Des débats et la projection de films seront organisés en Ile-de-France (Arcueil, Pierrefitte, Saint-Ouen, Saint-Denis, Argenteuil, Gennevilliers…).
Enfin, le 15 octobre, l’Assemblée nationale française accueillera un colloque sur le sujet, avec les historiens Gilles Manceron, un Français, et Hassan Rémaoun, un Algérien.
Par ailleurs, le collectif compte également demander la suppression de la «Fondation pour la mémoire de la Guerre d’Algérie».
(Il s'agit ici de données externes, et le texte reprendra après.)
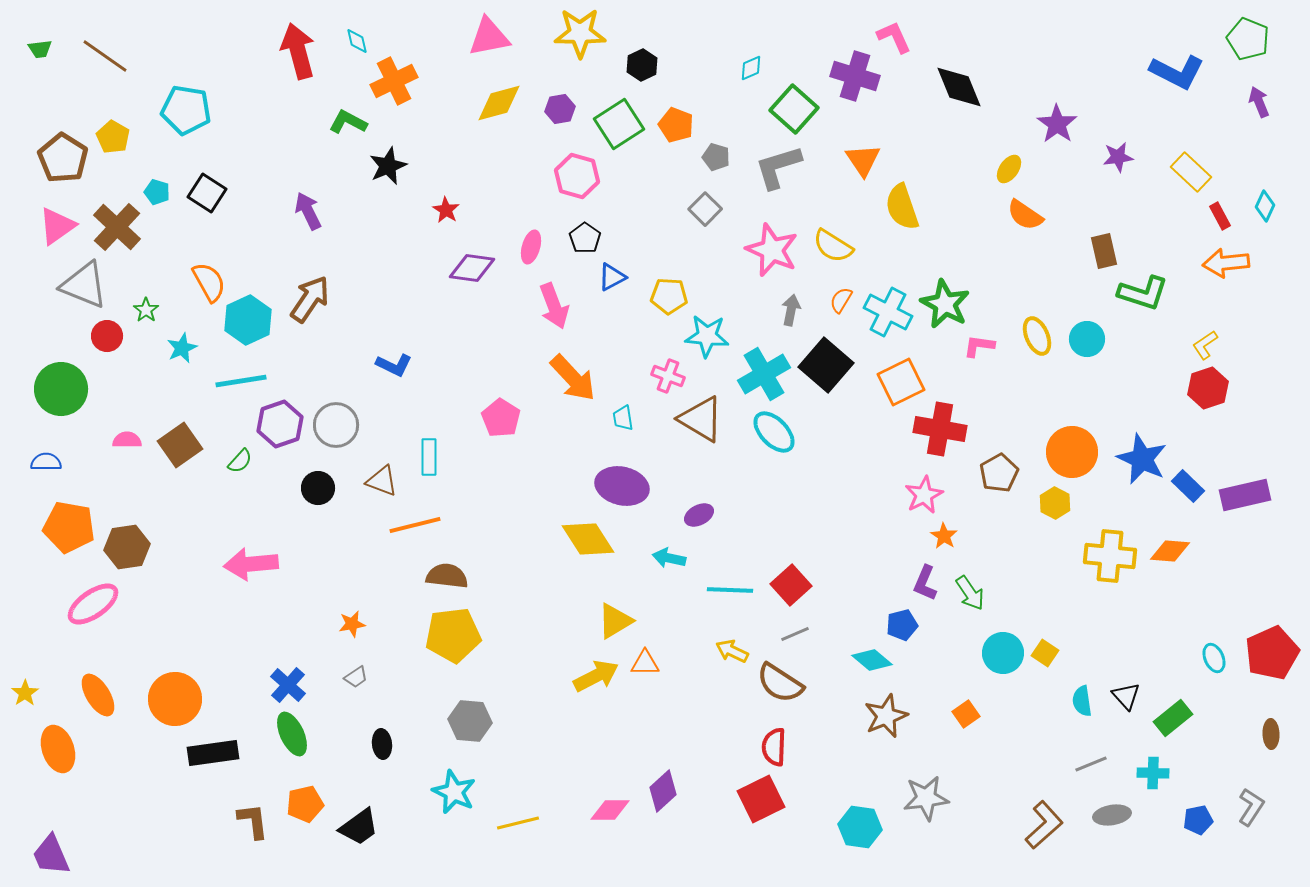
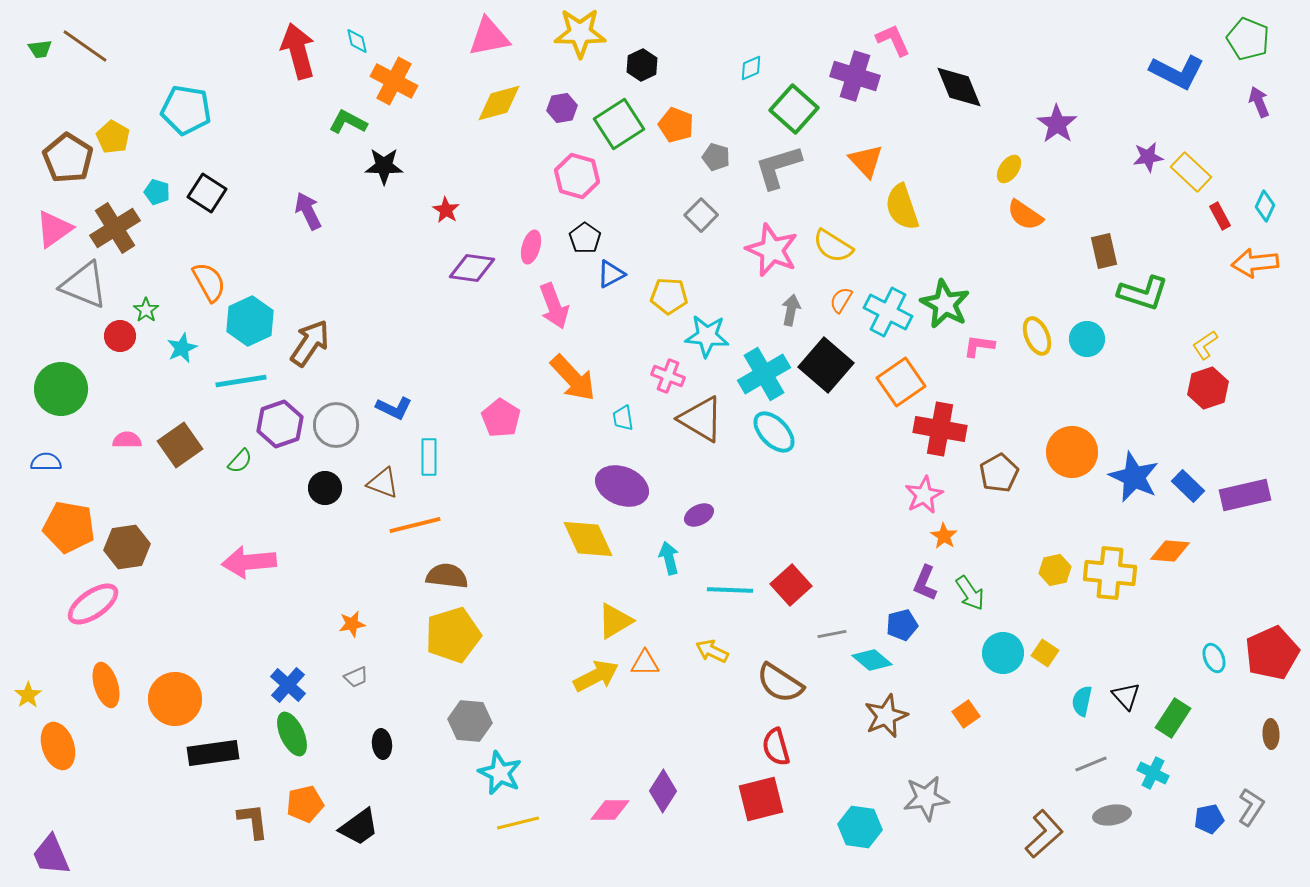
pink L-shape at (894, 37): moved 1 px left, 3 px down
brown line at (105, 56): moved 20 px left, 10 px up
orange cross at (394, 81): rotated 36 degrees counterclockwise
purple hexagon at (560, 109): moved 2 px right, 1 px up
purple star at (1118, 157): moved 30 px right
brown pentagon at (63, 158): moved 5 px right
orange triangle at (863, 160): moved 3 px right, 1 px down; rotated 9 degrees counterclockwise
black star at (388, 166): moved 4 px left; rotated 24 degrees clockwise
gray square at (705, 209): moved 4 px left, 6 px down
pink triangle at (57, 226): moved 3 px left, 3 px down
brown cross at (117, 227): moved 2 px left, 1 px down; rotated 15 degrees clockwise
orange arrow at (1226, 263): moved 29 px right
blue triangle at (612, 277): moved 1 px left, 3 px up
brown arrow at (310, 299): moved 44 px down
cyan hexagon at (248, 320): moved 2 px right, 1 px down
red circle at (107, 336): moved 13 px right
blue L-shape at (394, 365): moved 43 px down
orange square at (901, 382): rotated 9 degrees counterclockwise
blue star at (1142, 459): moved 8 px left, 18 px down
brown triangle at (382, 481): moved 1 px right, 2 px down
purple ellipse at (622, 486): rotated 9 degrees clockwise
black circle at (318, 488): moved 7 px right
yellow hexagon at (1055, 503): moved 67 px down; rotated 20 degrees clockwise
yellow diamond at (588, 539): rotated 8 degrees clockwise
yellow cross at (1110, 556): moved 17 px down
cyan arrow at (669, 558): rotated 64 degrees clockwise
pink arrow at (251, 564): moved 2 px left, 2 px up
gray line at (795, 634): moved 37 px right; rotated 12 degrees clockwise
yellow pentagon at (453, 635): rotated 10 degrees counterclockwise
yellow arrow at (732, 651): moved 20 px left
gray trapezoid at (356, 677): rotated 10 degrees clockwise
yellow star at (25, 693): moved 3 px right, 2 px down
orange ellipse at (98, 695): moved 8 px right, 10 px up; rotated 15 degrees clockwise
cyan semicircle at (1082, 701): rotated 20 degrees clockwise
green rectangle at (1173, 718): rotated 18 degrees counterclockwise
red semicircle at (774, 747): moved 2 px right; rotated 18 degrees counterclockwise
orange ellipse at (58, 749): moved 3 px up
cyan cross at (1153, 773): rotated 24 degrees clockwise
purple diamond at (663, 791): rotated 15 degrees counterclockwise
cyan star at (454, 792): moved 46 px right, 19 px up
red square at (761, 799): rotated 12 degrees clockwise
blue pentagon at (1198, 820): moved 11 px right, 1 px up
brown L-shape at (1044, 825): moved 9 px down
Cette fondation, dotée de plus de 7 millions d’euros, est créée en application de l’article 3 de la loi du 23 février 2005 (dont l’abrogation est demandée) qui vante les «aspects positifs de la colonisation». Elle est sous la coupe d’associations nostalgiques qui voudraient pouvoir exiger des historiens qu’ils se plient à la mémoire de «certains témoins désignés au préalable». S’agissant de l’écriture de l’histoire des tragiques évènements du 17 Octobre 1961, le Collectif soutient que les historiens ont besoin de pouvoir accéder librement aux archives, échapper aux contrôles des pouvoirs ou des groupes de pression et travailler ensemble, avec leurs homologues des deux rives de la Méditerranée. «La vérité doit être dite sur l’organisation criminelle de l’OAS que certains, au sein même du parti du Président de la République, cherchent à réhabiliter» avance le Collectif, relevant que ce n’est qu’à ce prix que pourra disparaître la séquelle la plus grave de la Guerre d’Algérie.